→ Reading text:

★ ★ ★

In re ThorntonAnnotate this Case
In re ED MACK THORNTON on Habeas Corpus.
Ed Mack Thornton, in pro. per., and William D. Heekin, under appointment by the Supreme Court, for Petitioner.
Thomas C. Lynch, Attorney General, Edsel W. Haws and Edward A. Hinz, Jr., Deputy Attorneys General, for Respondents.
This is a petition for habeas corpus by which petitioner seeks to be relieved, under rule 31(a) of the California Rules of Court, from his late filing of a notice of appeal in a criminal case.
The record shows that in 1957 petitioner was convicted and sentenced to the state prison. In 1959 he was paroled. He violated that parole, was returned to prison, and again paroled in 1962. In May of 1963 he was found guilty of a felonious narcotic offense. The imposition of sentence was suspended and petitioner was placed on probation for five years. In 1964 he was charged with unlawful possession of a gun by a felon and also with violation of probation. On April 9, 1964, his probation was revoked because he had been convicted of the possession of a gun (for which he was given one year in the county jail) and he was sentenced on the 1963 narcotic offense to the state prison. [64 Cal. 2d 485]
In November 1964 he filed a petition for a writ of error coram nobis with the superior court, attaching to it a premature notice of appeal. This was summarily denied on December 1, 1964. On February 10, 1965, he filed a petition for a writ of mandate with the District Court of Appeal. That court treated it as a petition for relief from default under rule 31(a) and denied it by order of February 17, 1965. No further relief was sought in that or in the coram nobis proceeding.petitioner filed this petition for a writ of habeas corpus April 1, 1965.

★ ★ ★

→ Task list:
(1) Answer these questions from the case text.
(a) In what year was the petitioner paroled again after being returned to prison?
(b) On what date was the petition for a writ of error coram nobis summarily denied?
(c) Who was the Attorney General representing the respondents?
(2) Write out the case text starting at "In re ThorntonAnnotate" and ending at "Court, for Petitioner.", replacing "Supreme Court" with "Superior Court".
Answer from the case text only.

→ Data excerpt:
★ ★ ★

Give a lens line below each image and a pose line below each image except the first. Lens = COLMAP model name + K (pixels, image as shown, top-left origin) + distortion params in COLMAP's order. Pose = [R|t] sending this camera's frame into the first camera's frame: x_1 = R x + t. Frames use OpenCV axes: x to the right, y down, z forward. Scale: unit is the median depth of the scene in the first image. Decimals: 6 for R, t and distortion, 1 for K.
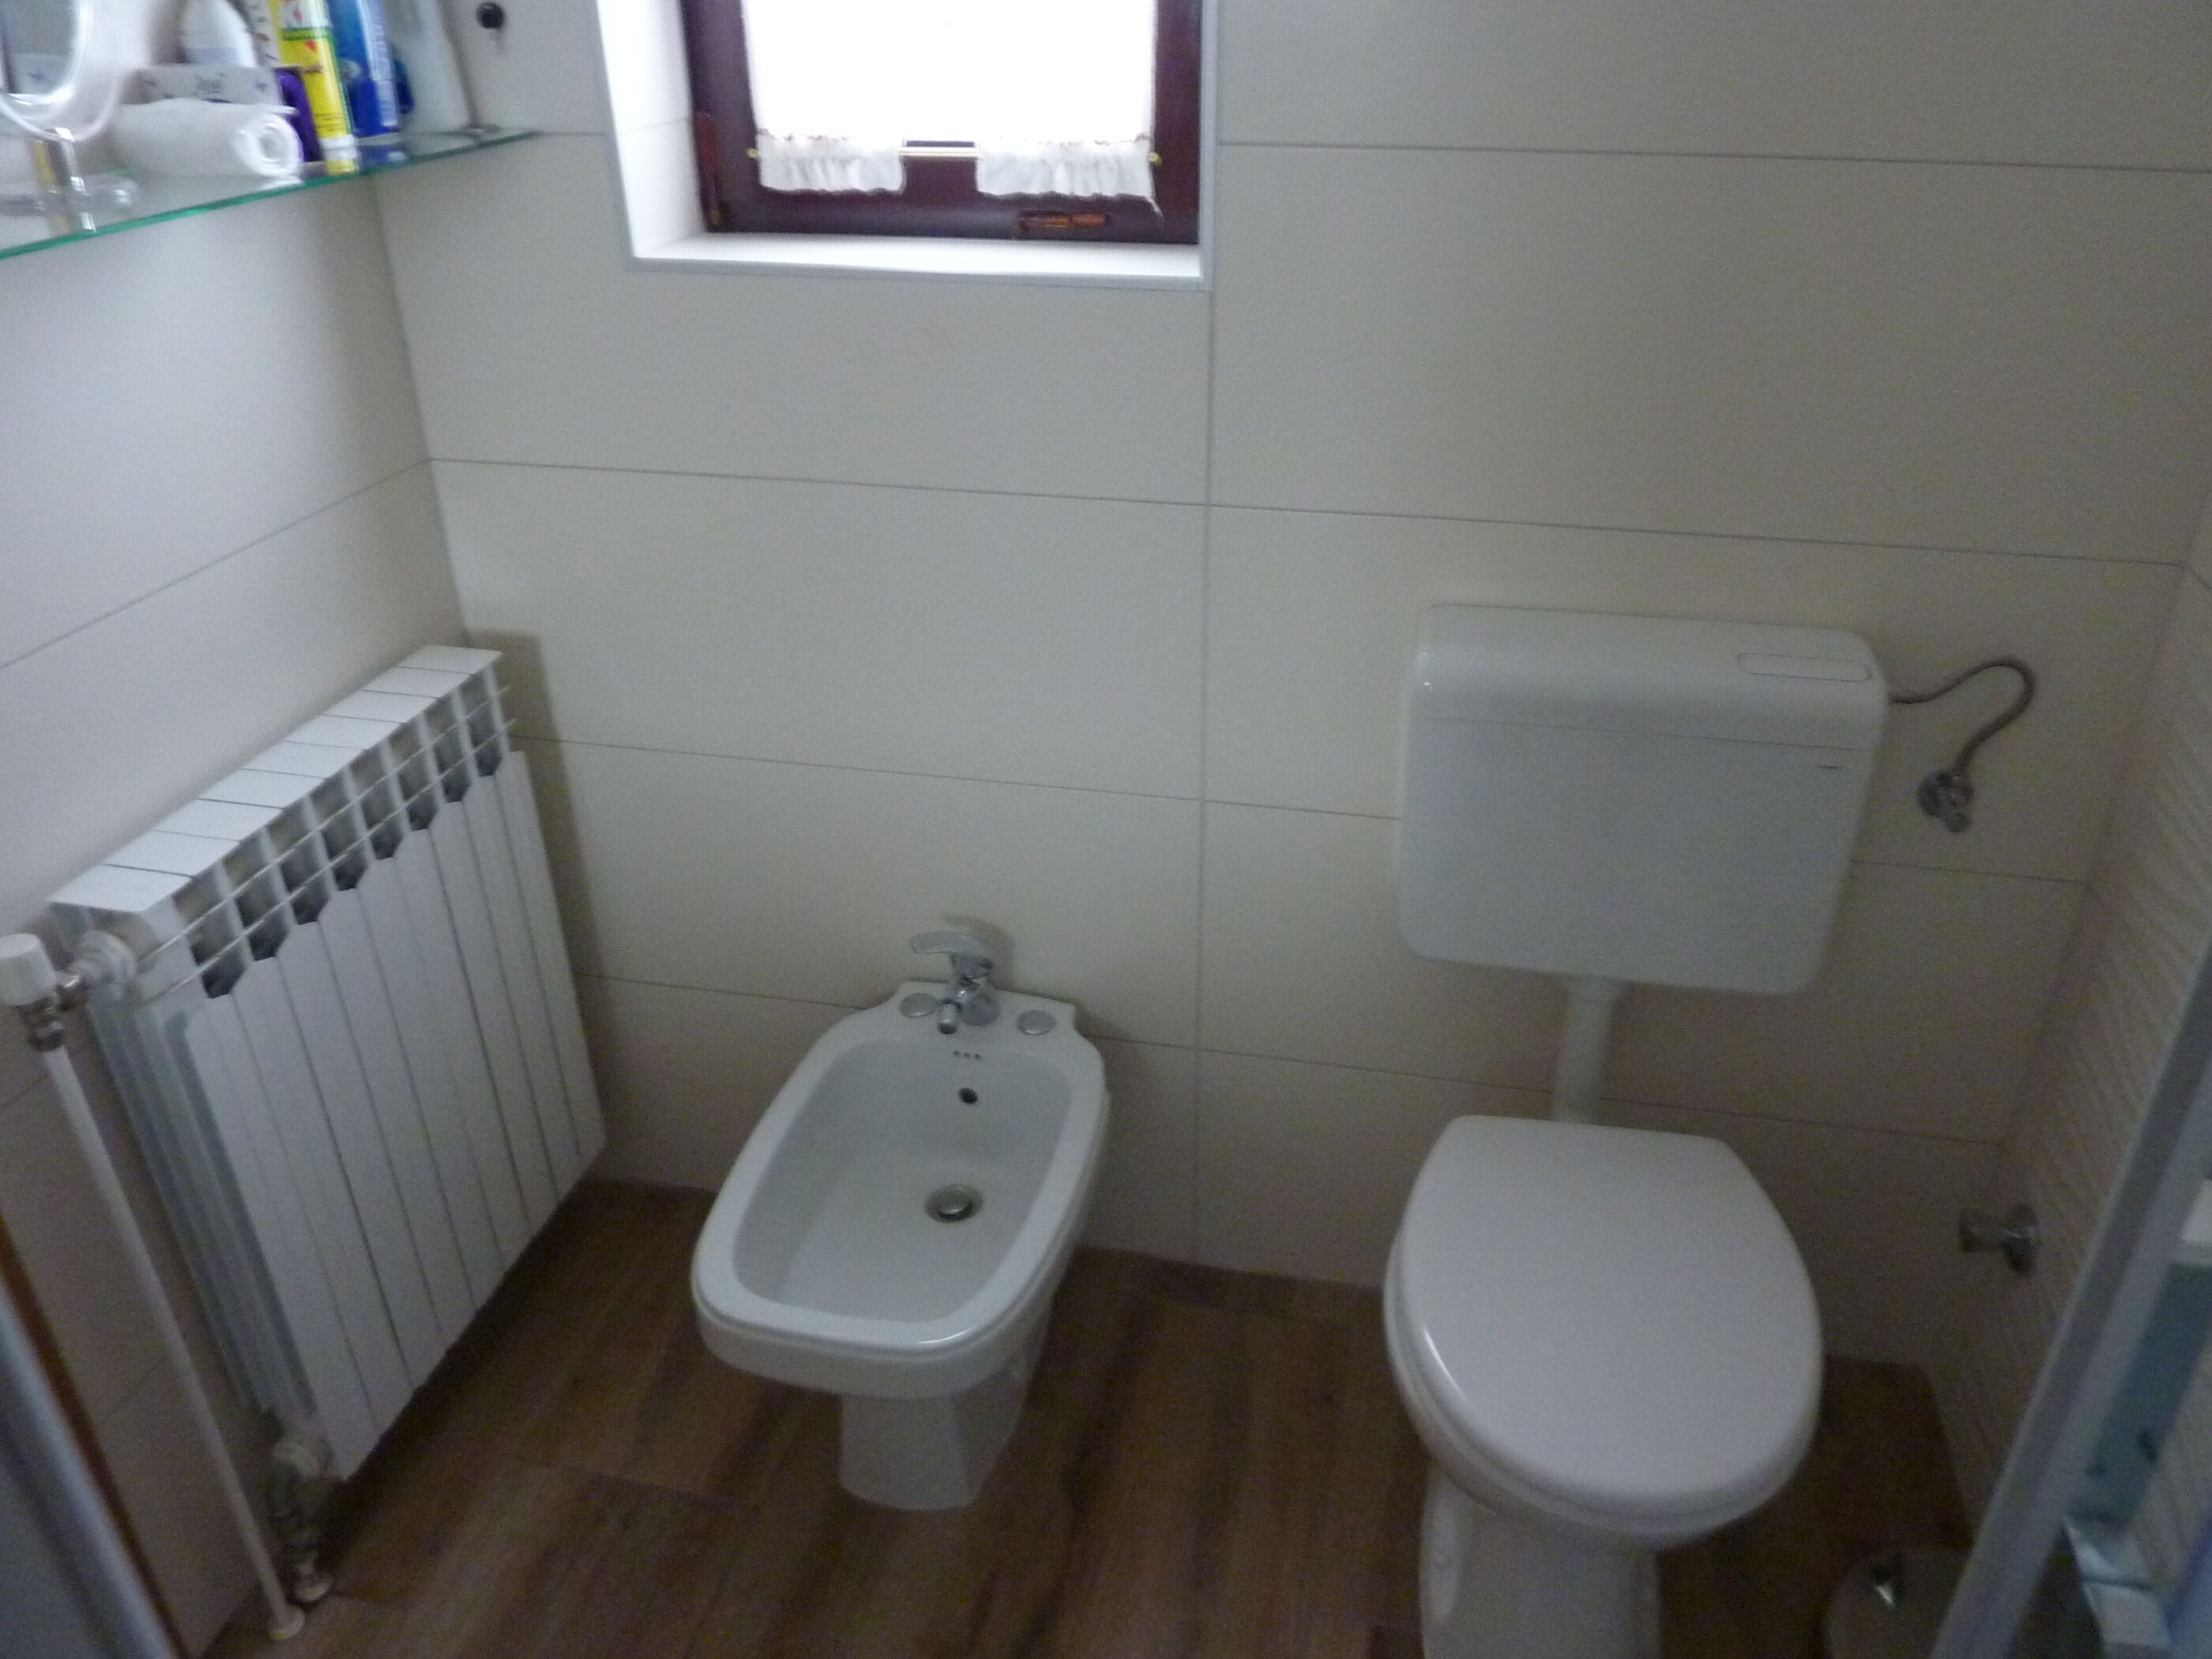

★ ★ ★

→ Results by task:
(1)
(a) 1962
(b) December 1, 1964
(c) Thomas C. Lynch

(2)
In re ThorntonAnnotate this Case
In re ED MACK THORNTON on Habeas Corpus.
Ed Mack Thornton, in pro. per., and William D. Heekin, under appointment by the Superior Court, for Petitioner.